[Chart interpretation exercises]
-*-

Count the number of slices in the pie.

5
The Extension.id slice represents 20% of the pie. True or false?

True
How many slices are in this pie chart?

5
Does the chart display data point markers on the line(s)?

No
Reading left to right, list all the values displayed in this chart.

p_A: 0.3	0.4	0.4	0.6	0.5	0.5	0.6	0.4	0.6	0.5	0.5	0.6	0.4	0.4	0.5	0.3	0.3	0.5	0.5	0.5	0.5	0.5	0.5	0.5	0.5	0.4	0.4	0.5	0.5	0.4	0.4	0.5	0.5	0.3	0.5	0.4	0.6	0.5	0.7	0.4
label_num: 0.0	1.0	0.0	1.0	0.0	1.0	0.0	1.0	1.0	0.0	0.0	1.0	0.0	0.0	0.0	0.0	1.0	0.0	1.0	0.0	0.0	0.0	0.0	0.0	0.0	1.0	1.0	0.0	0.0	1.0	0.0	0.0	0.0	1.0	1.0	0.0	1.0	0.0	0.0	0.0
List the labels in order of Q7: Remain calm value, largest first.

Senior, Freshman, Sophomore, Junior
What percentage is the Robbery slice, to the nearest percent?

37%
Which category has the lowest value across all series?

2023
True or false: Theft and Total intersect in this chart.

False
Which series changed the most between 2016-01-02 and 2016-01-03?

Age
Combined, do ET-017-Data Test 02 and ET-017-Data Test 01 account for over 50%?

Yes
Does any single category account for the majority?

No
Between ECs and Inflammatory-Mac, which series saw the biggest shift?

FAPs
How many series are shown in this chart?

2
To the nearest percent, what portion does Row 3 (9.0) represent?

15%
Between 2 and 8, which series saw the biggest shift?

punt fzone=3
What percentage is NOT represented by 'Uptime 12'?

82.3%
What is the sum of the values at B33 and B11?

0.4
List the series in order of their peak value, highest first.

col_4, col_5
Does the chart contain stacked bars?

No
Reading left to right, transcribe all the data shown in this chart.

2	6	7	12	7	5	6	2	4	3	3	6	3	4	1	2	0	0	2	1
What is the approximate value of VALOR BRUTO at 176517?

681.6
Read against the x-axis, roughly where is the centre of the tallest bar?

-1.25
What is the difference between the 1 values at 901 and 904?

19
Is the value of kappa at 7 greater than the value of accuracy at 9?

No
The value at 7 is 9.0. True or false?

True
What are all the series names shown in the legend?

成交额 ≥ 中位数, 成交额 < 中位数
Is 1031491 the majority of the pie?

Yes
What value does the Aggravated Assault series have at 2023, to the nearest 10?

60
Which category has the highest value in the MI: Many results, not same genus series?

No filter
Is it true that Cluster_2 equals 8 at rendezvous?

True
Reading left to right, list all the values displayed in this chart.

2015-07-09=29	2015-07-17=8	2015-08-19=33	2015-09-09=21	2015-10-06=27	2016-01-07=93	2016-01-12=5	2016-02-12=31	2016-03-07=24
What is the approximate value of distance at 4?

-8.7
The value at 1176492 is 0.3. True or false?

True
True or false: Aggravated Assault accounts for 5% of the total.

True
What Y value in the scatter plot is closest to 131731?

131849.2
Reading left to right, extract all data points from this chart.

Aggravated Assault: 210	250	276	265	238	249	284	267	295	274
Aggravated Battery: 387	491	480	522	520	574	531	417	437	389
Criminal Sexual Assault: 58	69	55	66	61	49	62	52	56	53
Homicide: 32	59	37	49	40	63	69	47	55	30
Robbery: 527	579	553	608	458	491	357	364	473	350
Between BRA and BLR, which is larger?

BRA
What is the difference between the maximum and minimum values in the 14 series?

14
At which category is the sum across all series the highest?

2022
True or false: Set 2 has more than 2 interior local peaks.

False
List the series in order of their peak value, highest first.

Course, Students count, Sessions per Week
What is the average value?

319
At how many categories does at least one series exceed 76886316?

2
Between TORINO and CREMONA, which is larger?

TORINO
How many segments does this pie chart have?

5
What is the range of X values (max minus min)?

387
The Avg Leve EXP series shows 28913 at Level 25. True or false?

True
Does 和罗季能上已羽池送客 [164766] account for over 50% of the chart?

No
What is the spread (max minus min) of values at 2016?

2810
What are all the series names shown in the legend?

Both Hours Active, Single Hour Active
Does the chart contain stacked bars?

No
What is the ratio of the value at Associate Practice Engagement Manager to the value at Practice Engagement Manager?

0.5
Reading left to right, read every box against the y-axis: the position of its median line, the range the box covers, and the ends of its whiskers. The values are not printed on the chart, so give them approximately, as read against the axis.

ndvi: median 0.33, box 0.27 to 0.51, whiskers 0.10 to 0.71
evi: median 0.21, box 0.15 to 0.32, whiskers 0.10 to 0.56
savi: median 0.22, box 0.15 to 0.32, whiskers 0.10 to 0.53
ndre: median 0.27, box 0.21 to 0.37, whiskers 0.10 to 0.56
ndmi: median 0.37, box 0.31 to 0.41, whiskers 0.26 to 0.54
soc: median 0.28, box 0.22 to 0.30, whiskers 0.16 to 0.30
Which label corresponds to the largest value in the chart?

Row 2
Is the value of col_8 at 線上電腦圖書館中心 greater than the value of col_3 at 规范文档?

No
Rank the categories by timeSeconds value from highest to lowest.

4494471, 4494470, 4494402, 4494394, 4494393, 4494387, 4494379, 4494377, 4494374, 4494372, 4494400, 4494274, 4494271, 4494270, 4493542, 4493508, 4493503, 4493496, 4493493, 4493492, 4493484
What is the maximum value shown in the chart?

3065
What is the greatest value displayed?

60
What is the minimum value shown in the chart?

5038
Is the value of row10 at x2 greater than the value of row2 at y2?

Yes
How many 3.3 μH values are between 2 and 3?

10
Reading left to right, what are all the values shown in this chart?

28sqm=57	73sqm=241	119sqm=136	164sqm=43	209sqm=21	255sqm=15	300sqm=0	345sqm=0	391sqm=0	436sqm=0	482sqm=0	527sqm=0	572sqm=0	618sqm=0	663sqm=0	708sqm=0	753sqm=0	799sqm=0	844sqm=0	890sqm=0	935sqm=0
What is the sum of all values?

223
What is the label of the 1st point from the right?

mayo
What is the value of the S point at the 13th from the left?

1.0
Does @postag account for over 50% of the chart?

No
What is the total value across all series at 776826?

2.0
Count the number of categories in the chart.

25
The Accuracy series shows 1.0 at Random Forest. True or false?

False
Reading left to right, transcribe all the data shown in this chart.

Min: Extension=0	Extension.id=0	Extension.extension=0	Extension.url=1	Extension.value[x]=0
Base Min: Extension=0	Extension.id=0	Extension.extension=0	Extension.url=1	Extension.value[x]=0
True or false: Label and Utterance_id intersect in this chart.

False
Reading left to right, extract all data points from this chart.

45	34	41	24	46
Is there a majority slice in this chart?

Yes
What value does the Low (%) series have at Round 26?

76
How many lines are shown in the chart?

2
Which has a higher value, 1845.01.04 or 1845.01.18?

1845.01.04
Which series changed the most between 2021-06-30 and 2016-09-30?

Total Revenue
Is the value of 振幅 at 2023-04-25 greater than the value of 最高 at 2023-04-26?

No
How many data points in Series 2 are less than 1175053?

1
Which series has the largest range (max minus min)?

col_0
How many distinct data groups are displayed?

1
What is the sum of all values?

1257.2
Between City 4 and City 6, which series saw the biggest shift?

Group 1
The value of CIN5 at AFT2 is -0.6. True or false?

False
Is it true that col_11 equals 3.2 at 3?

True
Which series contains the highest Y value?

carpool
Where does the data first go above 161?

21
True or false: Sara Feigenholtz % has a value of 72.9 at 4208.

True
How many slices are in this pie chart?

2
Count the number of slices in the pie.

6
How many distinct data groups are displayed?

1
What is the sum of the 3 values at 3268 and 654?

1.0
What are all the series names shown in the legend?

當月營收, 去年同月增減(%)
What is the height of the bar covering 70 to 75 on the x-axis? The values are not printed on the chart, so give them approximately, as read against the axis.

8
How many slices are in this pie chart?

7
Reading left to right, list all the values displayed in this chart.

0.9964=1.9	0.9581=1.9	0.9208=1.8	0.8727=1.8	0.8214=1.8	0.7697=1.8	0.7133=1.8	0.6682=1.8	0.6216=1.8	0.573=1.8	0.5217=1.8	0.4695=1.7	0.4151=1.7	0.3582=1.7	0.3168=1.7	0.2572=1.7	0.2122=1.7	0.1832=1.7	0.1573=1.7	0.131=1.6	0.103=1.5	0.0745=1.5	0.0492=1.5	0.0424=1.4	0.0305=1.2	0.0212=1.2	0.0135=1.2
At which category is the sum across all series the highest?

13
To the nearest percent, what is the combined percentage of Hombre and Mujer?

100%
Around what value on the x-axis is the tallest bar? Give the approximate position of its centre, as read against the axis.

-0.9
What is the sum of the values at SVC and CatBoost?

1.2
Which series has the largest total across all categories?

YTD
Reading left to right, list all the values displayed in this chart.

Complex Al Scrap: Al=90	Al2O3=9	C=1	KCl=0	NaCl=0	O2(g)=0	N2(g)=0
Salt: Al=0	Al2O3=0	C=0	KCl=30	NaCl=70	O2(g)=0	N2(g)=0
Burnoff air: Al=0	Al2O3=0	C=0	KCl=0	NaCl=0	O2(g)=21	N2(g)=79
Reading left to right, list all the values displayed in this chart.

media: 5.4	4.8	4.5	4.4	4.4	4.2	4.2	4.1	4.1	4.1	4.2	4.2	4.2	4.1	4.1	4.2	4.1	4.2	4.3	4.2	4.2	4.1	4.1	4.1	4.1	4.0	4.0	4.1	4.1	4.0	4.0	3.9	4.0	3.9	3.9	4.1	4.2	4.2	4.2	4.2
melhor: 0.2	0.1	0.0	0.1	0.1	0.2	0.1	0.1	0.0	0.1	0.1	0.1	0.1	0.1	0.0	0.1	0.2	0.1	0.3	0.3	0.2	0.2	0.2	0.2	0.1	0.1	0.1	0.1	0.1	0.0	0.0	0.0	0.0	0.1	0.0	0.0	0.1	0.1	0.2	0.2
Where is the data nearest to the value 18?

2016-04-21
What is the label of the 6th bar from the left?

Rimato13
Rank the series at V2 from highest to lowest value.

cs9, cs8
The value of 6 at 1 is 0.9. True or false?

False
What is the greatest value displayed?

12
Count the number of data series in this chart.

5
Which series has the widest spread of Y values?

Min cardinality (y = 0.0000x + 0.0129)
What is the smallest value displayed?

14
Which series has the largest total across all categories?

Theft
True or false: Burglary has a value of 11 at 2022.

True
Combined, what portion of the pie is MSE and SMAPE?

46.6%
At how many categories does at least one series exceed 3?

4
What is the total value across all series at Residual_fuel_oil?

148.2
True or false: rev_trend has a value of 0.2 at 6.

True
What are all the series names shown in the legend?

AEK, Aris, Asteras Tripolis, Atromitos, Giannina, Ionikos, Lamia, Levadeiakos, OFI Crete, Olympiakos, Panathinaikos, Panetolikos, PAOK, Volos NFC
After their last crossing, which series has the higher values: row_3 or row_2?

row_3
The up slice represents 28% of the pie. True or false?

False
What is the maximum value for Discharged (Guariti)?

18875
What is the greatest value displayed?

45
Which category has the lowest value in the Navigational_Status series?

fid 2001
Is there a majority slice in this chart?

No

-*-

[What is expected] Return each line of the records above that contains the word "Aggravated". Treat uppercase and lowercase as different.

[Exercise response]
What value does the Aggravated Assault series have at 2023, to the nearest 10?
True or false: Aggravated Assault accounts for 5% of the total.
Aggravated Assault: 210	250	276	265	238	249	284	267	295	274
Aggravated Battery: 387	491	480	522	520	574	531	417	437	389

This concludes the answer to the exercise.